Molecular signalling is often used as a surrogate measure for various outputs like glucose uptake and protein synthesis. However in the case of gluocse uptake only 30% of maximal PKB activity is required to saturate GLUT4 translocation (Bilan et al, 2009 - attached). In the case of protein synthesis, 30% of maximal S6K1 phosphorylation associates with saturated protein synthesis (Crozier et al, 2005 http://jn.nutrition.org/content/135/3/376.long). These data suggest that there is a reserve capacity built into signalling pathways. This raises the question "is this reserve capacity important and physiologically relevant?"

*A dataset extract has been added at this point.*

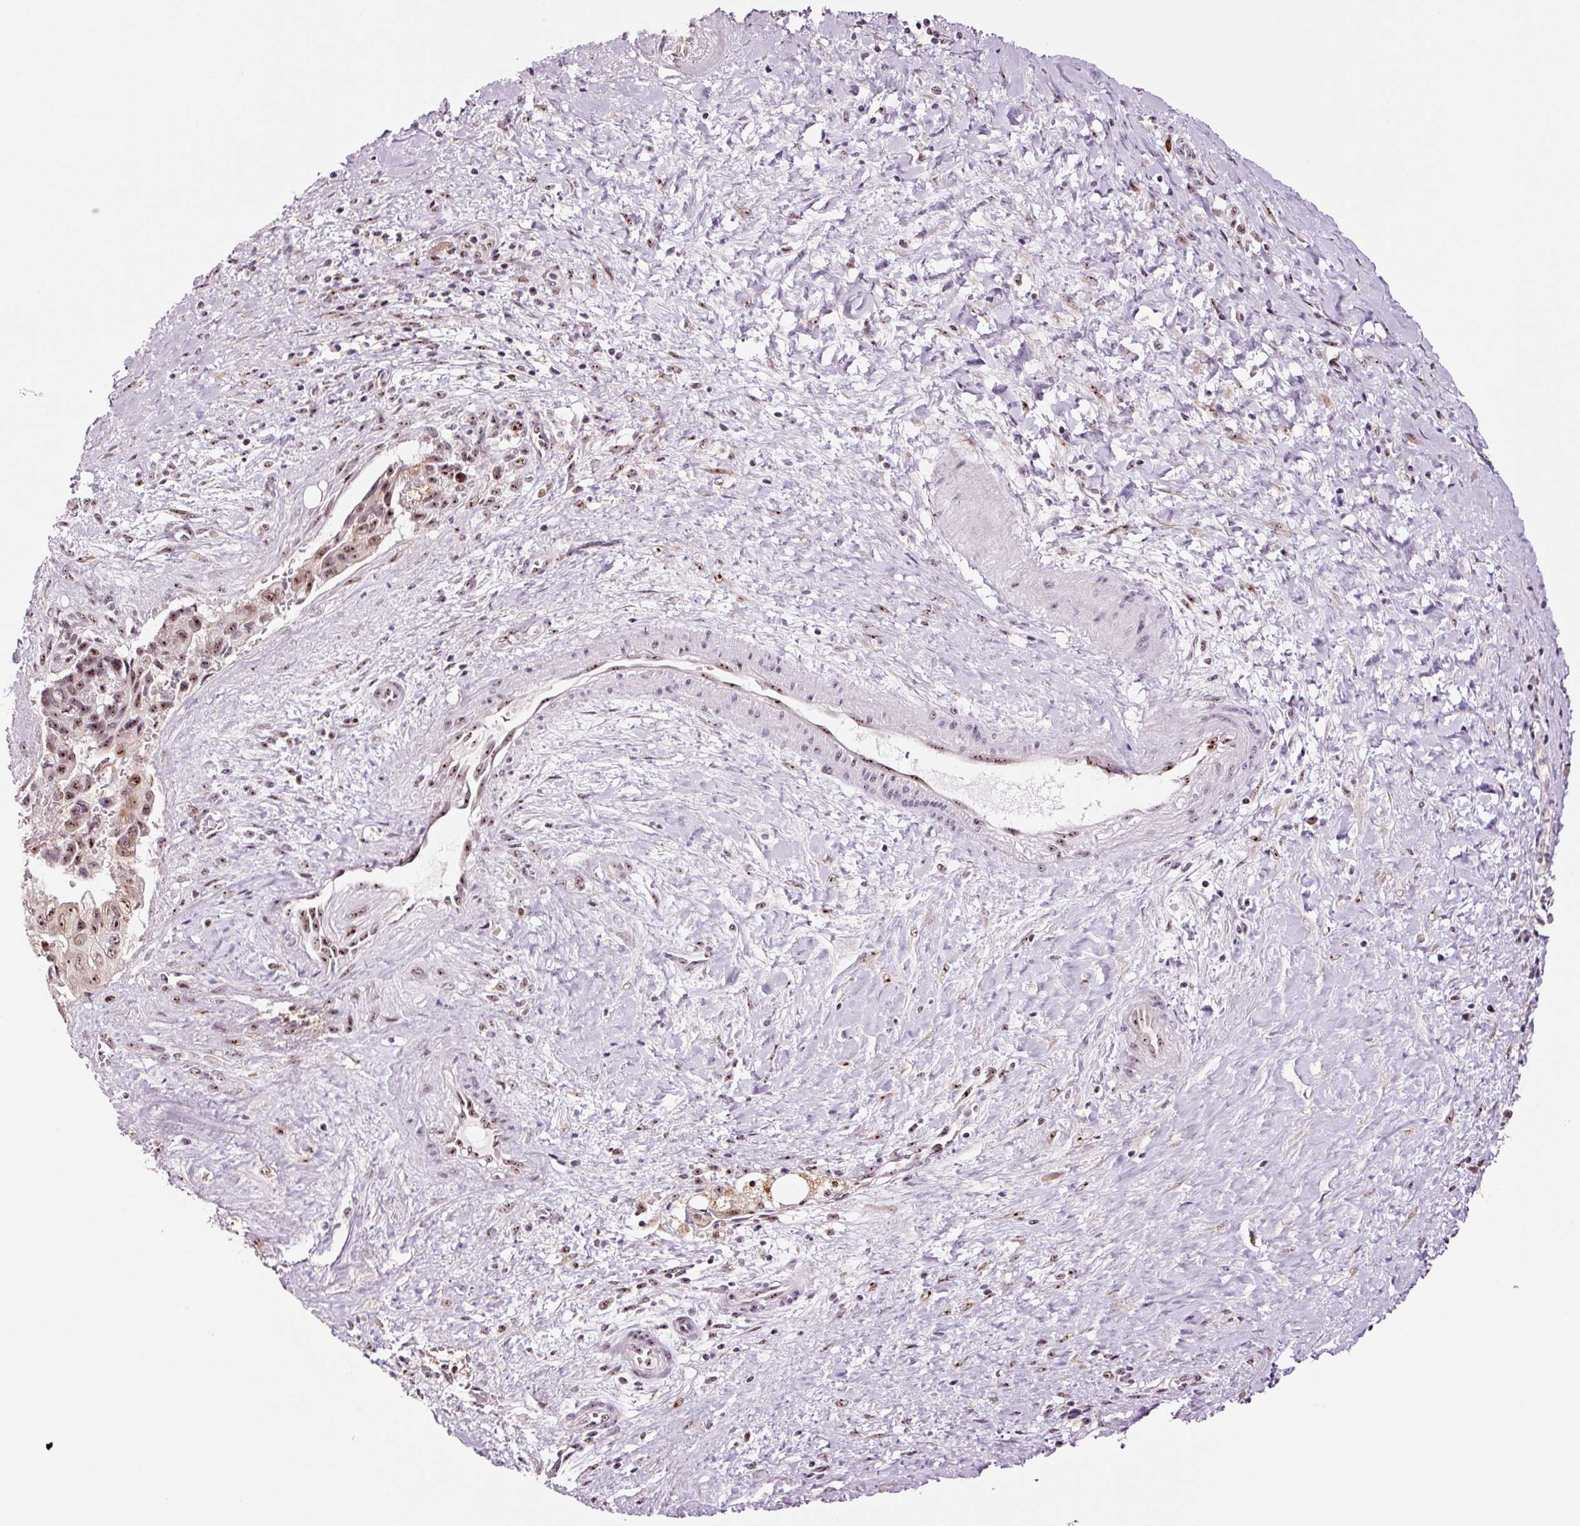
{"staining": {"intensity": "moderate", "quantity": ">75%", "location": "nuclear"}, "tissue": "pancreatic cancer", "cell_type": "Tumor cells", "image_type": "cancer", "snomed": [{"axis": "morphology", "description": "Adenocarcinoma, NOS"}, {"axis": "topography", "description": "Pancreas"}], "caption": "Approximately >75% of tumor cells in pancreatic cancer show moderate nuclear protein staining as visualized by brown immunohistochemical staining.", "gene": "GNL3", "patient": {"sex": "male", "age": 51}}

In feeding induced time course studies S6K1 switch off occurs more slowly than the switch off of protein synthesis (Atherton et al, http://ajcn.nutrition.org/content/92/5/1080.long) and in response to intermittent protein feeding the S6K1 phosphorylation response does not correlate with protein synthesis (Areta et al, 2013 http://www.ncbi.nlm.nih.gov/pubmed/23459753). Despite the lack of correlation between S6K1 and protein synthesis in response to feeding, the S6K1 response to resistance exericse correlates highly with hypertrophy in response to training (Baar and Esser, 1999 and Terzis et al, 2008) suggesting that it is a good read out of growth. What is the function of the residual S6K1 activity and why isn't there a correlation between S6K1 and feeding induced protein synthesis? Is this a feedforward mechanism?

How do we begin to reconcile the discordant data and do we need to develop new theories and methods to assess the molecular control of muslce metabolism and growth?